Daily coronavirus updates: COVID-19 positivity rate still under 2% amid ‘encouraging’ trends. Nearly 70% of state residents are fully vaccinated.

Connecticut’s COVID-19 positivity rate remained below 2% Thursday, as the state’s coronavirus trends remained hopeful.

“The rates are down, hospitalizations are down, which is encouraging,” said Dr. David Banach, an epidemiologist at UConn Health. “Things at the moment are at least plateauing or going in a good direction, but we’ll still have to be attentive to everything going on.”

Cases and positivity rate

Connecticut on Thursday reported 548 new COVID-19 cases out of 32,205 tests, for a positivity rate of 1.7%. The state’s seven-day positivity rate now stands at 1.94%, up slightly from earlier this week when it reached its lowest level since late July.

Connecticut has averaged 451 COVID-19 cases a day over the past week, about even with the seven days prior. No state has recorded fewer recent COVID-19 cases per capita, according to data aggregated by the New York Times.

As of Wednesday, Windham and New London counties were experiencing “high” levels of COVID-19 transmission as defined by the U.S. Centers for Disease Control and Prevention, while Connecticut’s six other counties were experiencing “substantial” transmission.

Thirty-seven Connecticut towns and cities, mostly in Windham and New London Counties, currently qualify for the state’s “red alert” designation, which is triggered when a municipality averages 15 or more daily COVID-19 cases per 100,000 residents.

Hospitalizations

Connecticut now has 230 patients hospitalized with COVID-19, unchanged from Wednesday, when the state hit its lowest level of hospitalizations since Aug. 11. Hospitalizations are down more than 40% since the height of the delta variant surge in mid-August.
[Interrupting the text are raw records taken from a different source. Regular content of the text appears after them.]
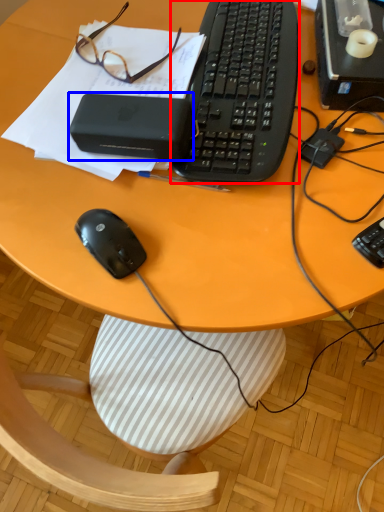
Question: Which object is further to the camera taking this photo, computer keyboard (highlighted by a red box) or gadget (highlighted by a blue box)?

Choices:
 (A) computer keyboard
 (B) gadget

Answer: (A)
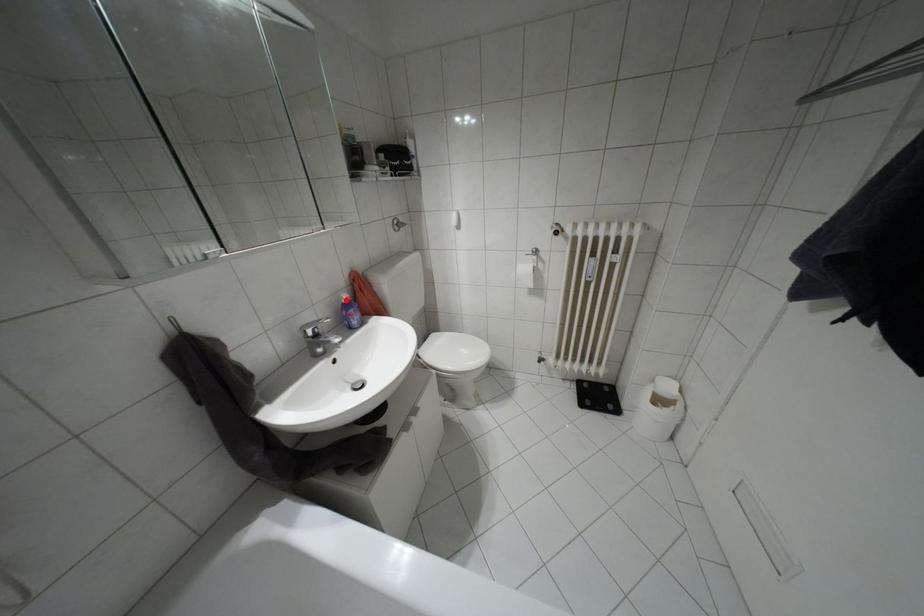
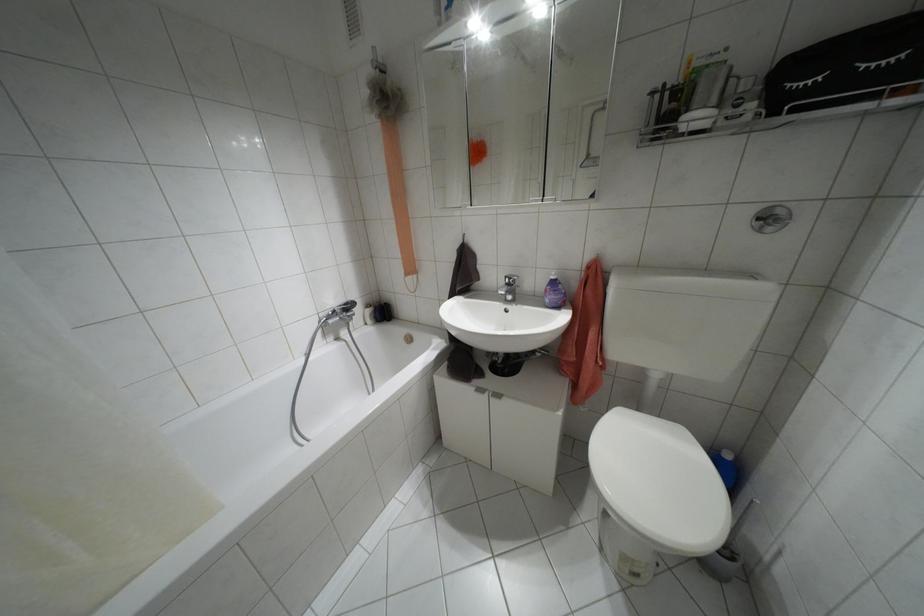
Where in the second image is the point corresponding to the highlighted location from the first image?

(552, 277)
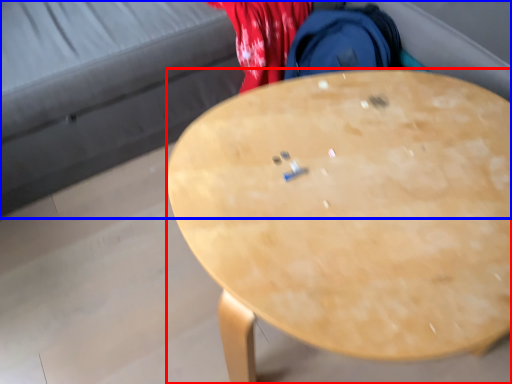
Question: Which object appears closest to the camera in this image, desk (highlighted by a red box) or studio couch (highlighted by a blue box)?

Choices:
 (A) desk
 (B) studio couch

Answer: (A)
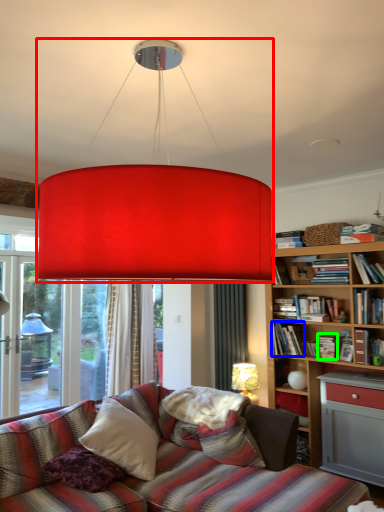
Question: Which object is the closest to the lamp (highlighted by a red box)? Choose among these: book (highlighted by a blue box) or book (highlighted by a green box).

Choices:
 (A) book
 (B) book

Answer: (A)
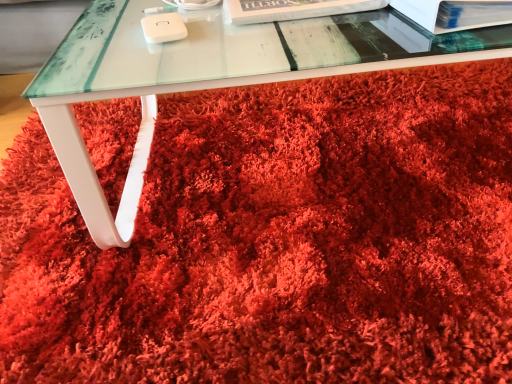
What do you see at coordinates (292, 9) in the screenshot?
I see `white paper at upper center, which ranks as the first paperback book in left-to-right order` at bounding box center [292, 9].

Locate an element on the screen. The height and width of the screenshot is (384, 512). white paper at upper center, arranged as the second paperback book when viewed from the right is located at coordinates (292, 9).

At what (x,y) coordinates should I click in order to perform the action: click on transparent glass table at center. Please return your answer as a coordinate pair (x, y). Image resolution: width=512 pixels, height=384 pixels. Looking at the image, I should click on (209, 75).

Where is `white paper at upper center, arranged as the second paperback book when viewed from the right`? This screenshot has width=512, height=384. white paper at upper center, arranged as the second paperback book when viewed from the right is located at coordinates (292, 9).

Looking at this image, considering the positions of objects white paper at upper center, arranged as the second paperback book when viewed from the right, and white glossy paperback book at upper right, acting as the 2th paperback book starting from the left, in the image provided, who is more to the left, white paper at upper center, arranged as the second paperback book when viewed from the right, or white glossy paperback book at upper right, acting as the 2th paperback book starting from the left,?

white paper at upper center, arranged as the second paperback book when viewed from the right.

Does white paper at upper center, which ranks as the first paperback book in left-to-right order, have a greater width compared to white glossy paperback book at upper right, acting as the 2th paperback book starting from the left?

Incorrect, the width of white paper at upper center, which ranks as the first paperback book in left-to-right order, does not surpass that of white glossy paperback book at upper right, acting as the 2th paperback book starting from the left.

From a real-world perspective, relative to white glossy paperback book at upper right, acting as the first paperback book starting from the right, is white paper at upper center, arranged as the second paperback book when viewed from the right, vertically above or below?

white paper at upper center, arranged as the second paperback book when viewed from the right, is below white glossy paperback book at upper right, acting as the first paperback book starting from the right.

Would you say white glossy paperback book at upper right, acting as the first paperback book starting from the right, is inside or outside white paper at upper center, arranged as the second paperback book when viewed from the right?

white glossy paperback book at upper right, acting as the first paperback book starting from the right, is not enclosed by white paper at upper center, arranged as the second paperback book when viewed from the right.

Is white glossy paperback book at upper right, acting as the first paperback book starting from the right, facing away from white paper at upper center, which ranks as the first paperback book in left-to-right order?

That's not correct — white glossy paperback book at upper right, acting as the first paperback book starting from the right, is not looking away from white paper at upper center, which ranks as the first paperback book in left-to-right order.

Considering the relative sizes of white glossy paperback book at upper right, acting as the 2th paperback book starting from the left, and white paper at upper center, arranged as the second paperback book when viewed from the right, in the image provided, is white glossy paperback book at upper right, acting as the 2th paperback book starting from the left, thinner than white paper at upper center, arranged as the second paperback book when viewed from the right,?

No, white glossy paperback book at upper right, acting as the 2th paperback book starting from the left, is not thinner than white paper at upper center, arranged as the second paperback book when viewed from the right.

From the image's perspective, relative to white paper at upper center, which ranks as the first paperback book in left-to-right order, is white glossy paperback book at upper right, acting as the first paperback book starting from the right, above or below?

From the image's perspective, white glossy paperback book at upper right, acting as the first paperback book starting from the right, appears below white paper at upper center, which ranks as the first paperback book in left-to-right order.

Considering their positions, is transparent glass table at center located in front of or behind white paper at upper center, arranged as the second paperback book when viewed from the right?

Clearly, transparent glass table at center is in front of white paper at upper center, arranged as the second paperback book when viewed from the right.

Looking at this image, is transparent glass table at center thinner than white paper at upper center, arranged as the second paperback book when viewed from the right?

No, transparent glass table at center is not thinner than white paper at upper center, arranged as the second paperback book when viewed from the right.

Is point (124, 194) positioned before point (277, 6)?

No, (124, 194) is further to viewer.

Between transparent glass table at center and white paper at upper center, arranged as the second paperback book when viewed from the right, which one appears on the left side from the viewer's perspective?

From the viewer's perspective, transparent glass table at center appears more on the left side.

Is point (250, 23) closer or farther from the camera than point (134, 36)?

Point (250, 23) is farther from the camera than point (134, 36).

Looking at their sizes, would you say white paper at upper center, which ranks as the first paperback book in left-to-right order, is wider or thinner than transparent glass table at center?

In the image, white paper at upper center, which ranks as the first paperback book in left-to-right order, appears to be more narrow than transparent glass table at center.

Is white paper at upper center, arranged as the second paperback book when viewed from the right, positioned beyond the bounds of transparent glass table at center?

That's correct, white paper at upper center, arranged as the second paperback book when viewed from the right, is outside of transparent glass table at center.

From the image's perspective, is white paper at upper center, which ranks as the first paperback book in left-to-right order, under transparent glass table at center?

Yes, from the image's perspective, white paper at upper center, which ranks as the first paperback book in left-to-right order, is below transparent glass table at center.

Between point (204, 60) and point (484, 22), which one is positioned behind?

Positioned behind is point (204, 60).

From the image's perspective, which is above, transparent glass table at center or white glossy paperback book at upper right, acting as the 2th paperback book starting from the left?

transparent glass table at center, from the image's perspective.

Can you confirm if transparent glass table at center is taller than white glossy paperback book at upper right, acting as the 2th paperback book starting from the left?

Incorrect, the height of transparent glass table at center is not larger of that of white glossy paperback book at upper right, acting as the 2th paperback book starting from the left.

Is transparent glass table at center oriented away from white glossy paperback book at upper right, acting as the 2th paperback book starting from the left?

No, transparent glass table at center is not facing away from white glossy paperback book at upper right, acting as the 2th paperback book starting from the left.

Does point (444, 27) lie behind point (250, 83)?

Yes, point (444, 27) is behind point (250, 83).

Is white glossy paperback book at upper right, acting as the first paperback book starting from the right, far from transparent glass table at center?

No, white glossy paperback book at upper right, acting as the first paperback book starting from the right, is in close proximity to transparent glass table at center.

From a real-world perspective, which object stands above the other?

white glossy paperback book at upper right, acting as the first paperback book starting from the right, is physically above.

Which object is positioned more to the left, white glossy paperback book at upper right, acting as the first paperback book starting from the right, or transparent glass table at center?

transparent glass table at center is more to the left.

I want to click on paperback book above the white glossy paperback book at upper right, acting as the first paperback book starting from the right (from the image's perspective), so click(292, 9).

The image size is (512, 384). I want to click on paperback book in front of the white paper at upper center, arranged as the second paperback book when viewed from the right, so click(x=455, y=13).

Considering their positions, is white glossy paperback book at upper right, acting as the first paperback book starting from the right, positioned further to transparent glass table at center than white paper at upper center, arranged as the second paperback book when viewed from the right?

white glossy paperback book at upper right, acting as the first paperback book starting from the right, is further to transparent glass table at center.

From the image, which object appears to be nearer to white paper at upper center, arranged as the second paperback book when viewed from the right, white glossy paperback book at upper right, acting as the first paperback book starting from the right, or transparent glass table at center?

white glossy paperback book at upper right, acting as the first paperback book starting from the right, is closer to white paper at upper center, arranged as the second paperback book when viewed from the right.

Looking at the image, which one is located closer to transparent glass table at center, white paper at upper center, which ranks as the first paperback book in left-to-right order, or white glossy paperback book at upper right, acting as the 2th paperback book starting from the left?

Among the two, white paper at upper center, which ranks as the first paperback book in left-to-right order, is located nearer to transparent glass table at center.

From the image, which object appears to be farther from white glossy paperback book at upper right, acting as the first paperback book starting from the right, transparent glass table at center or white paper at upper center, which ranks as the first paperback book in left-to-right order?

The object further to white glossy paperback book at upper right, acting as the first paperback book starting from the right, is transparent glass table at center.

Looking at this image, considering their positions, is transparent glass table at center positioned further to white paper at upper center, arranged as the second paperback book when viewed from the right, than white glossy paperback book at upper right, acting as the first paperback book starting from the right?

The object further to white paper at upper center, arranged as the second paperback book when viewed from the right, is transparent glass table at center.

When comparing their distances from white glossy paperback book at upper right, acting as the first paperback book starting from the right, does white paper at upper center, arranged as the second paperback book when viewed from the right, or transparent glass table at center seem closer?

The object closer to white glossy paperback book at upper right, acting as the first paperback book starting from the right, is white paper at upper center, arranged as the second paperback book when viewed from the right.

The image size is (512, 384). I want to click on paperback book between transparent glass table at center and white glossy paperback book at upper right, acting as the 2th paperback book starting from the left, so click(x=292, y=9).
According to numbers released Thursday, 78.7% of those hospitalized with COVID-19 in Connecticut are not fully vaccinated. Hospital officials say that many vaccinated people hospitalized with the disease were admitted for other reasons and do not have severe symptoms.

Deaths

Connecticut reported 38 additional coronavirus-linked deaths over the past week Thursday, bringing its total to 8,667 during the pandemic.

The United States has now recorded 708,529 COVID-19 deaths, according to the Coronavirus Resource Center at Johns Hopkins University.

Vaccinations

As of Wednesday, 76.8% of all Connecticut residents and 88.2% of those 12 and older had received at least one COVID-19 vaccine dose, while 69.1% of all residents and 79.4% of those 12 and older were fully vaccinated, according to the CDC.

With hundreds of thousands of residents now eligible for COVID-19 vaccine booster shots, providers in Connecticut administered 68,444 vaccine doses from Sept. 26 to Oct. 2, most in a given week since June.

Booster shots are currently available for recipients of the Pfizer-BioNTech vaccine more than six months removed from their second dose who are 65 or older, have health conditions that leave them vulnerable to COVID-19 or work jobs that leave them at high risk.